Die Lieblingsspeisen der Ostpreußen

Nach einer zweimonatigen Reise durch Ostpreußen schreibt der ‘königlich prinzliche Domainen-Kammerrath’ Ludwig Avenarius im Jahre 1829 nicht nur über die Beschaffenheit der dortigen Begüterungen und landwirtschaftlichen Verhältnisse, über Charakter und Sitten der Bewohner, sondern auch über ihre Lieblingsspeisen:

‚Ich muß hier noch einiger Lieblingsspeisen, ich möchte fast sagen, National-Speisen der Ostpreußen erwähnen. In Litthauen, Massuren und fast ganz Ostpreußen wird nächst den grauen Erbsen vorzüglich die rothe Rübe (beta vulgaris oder rother Mangold) gebauet und aus ihr ein National-Gericht, Bartsch genannt, bereitet,welches mit den grauen Erbsen im gleichen Ansehen stehet und eine Lieblingsspeise im Spätherbste und Winter ist.

Beta_vulgaris

 – Das Bild wurde übernommen aus Wikipedia –

Die rothen Rüben werden nämlich gereinigt, große, oder ganz große einmal gespalten, in eine Tonne gelegt, welche mit Sauerteig ausgestrichen ist, und dann mit Wasser überschüttet.
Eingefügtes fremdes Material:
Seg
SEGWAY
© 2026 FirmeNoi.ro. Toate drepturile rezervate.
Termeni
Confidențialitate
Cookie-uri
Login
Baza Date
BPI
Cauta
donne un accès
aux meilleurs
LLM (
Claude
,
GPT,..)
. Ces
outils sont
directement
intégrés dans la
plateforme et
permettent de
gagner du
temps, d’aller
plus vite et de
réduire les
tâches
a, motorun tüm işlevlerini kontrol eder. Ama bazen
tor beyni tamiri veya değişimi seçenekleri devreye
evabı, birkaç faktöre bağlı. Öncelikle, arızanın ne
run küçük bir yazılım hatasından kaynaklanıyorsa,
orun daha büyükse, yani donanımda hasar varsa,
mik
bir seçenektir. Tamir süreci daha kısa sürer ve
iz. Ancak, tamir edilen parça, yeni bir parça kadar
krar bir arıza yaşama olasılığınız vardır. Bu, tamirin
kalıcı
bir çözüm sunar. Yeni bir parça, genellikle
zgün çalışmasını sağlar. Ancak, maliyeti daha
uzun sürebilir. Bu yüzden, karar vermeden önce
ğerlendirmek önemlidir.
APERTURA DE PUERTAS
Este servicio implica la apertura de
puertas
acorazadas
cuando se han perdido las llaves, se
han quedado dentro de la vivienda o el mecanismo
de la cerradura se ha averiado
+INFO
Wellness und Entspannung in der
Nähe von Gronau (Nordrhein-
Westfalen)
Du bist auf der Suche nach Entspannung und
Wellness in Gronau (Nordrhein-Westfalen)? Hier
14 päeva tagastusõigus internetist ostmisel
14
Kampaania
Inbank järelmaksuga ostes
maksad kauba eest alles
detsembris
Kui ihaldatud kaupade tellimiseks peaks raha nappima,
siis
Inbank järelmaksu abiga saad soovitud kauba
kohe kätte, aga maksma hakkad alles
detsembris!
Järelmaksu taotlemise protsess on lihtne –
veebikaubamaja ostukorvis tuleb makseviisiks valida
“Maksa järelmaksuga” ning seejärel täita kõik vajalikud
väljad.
Man läßt auch wohl einige kleine Blätter an der Rübe sitzen. Nach einiger Zeit geräth die Masse in Gährung, welche sich nach und nach verliert, und die Rüben sind zur Bartschbereitung fertig. Soll nämlich das Gericht bereitet werden, so werden die rothen Rüben zum jedesmaligen Bedarf herausgenommen und in eckige kleine Stückchen gehackt, welche etwa den Inhalt eines Waizenkorns haben, oder noch etwas größer sind. Diese kocht man nun auf verschiedene Art; selbst auf den Tafeln der Reichen erscheinen sie oft mit Boullion gekocht und ergeben eine blaßrothe Suppe, welche das Ansehen einer Suppe von Rothwein und Sago hat, aber an Geschmack sehr von ihr verschieden ist, und von den Ostpreußen sehr gern gegessen wird. Fremde indessen wollen dem Bartsch ebenso wenig Geschmack abgewinnen, als den grauen Erbsen.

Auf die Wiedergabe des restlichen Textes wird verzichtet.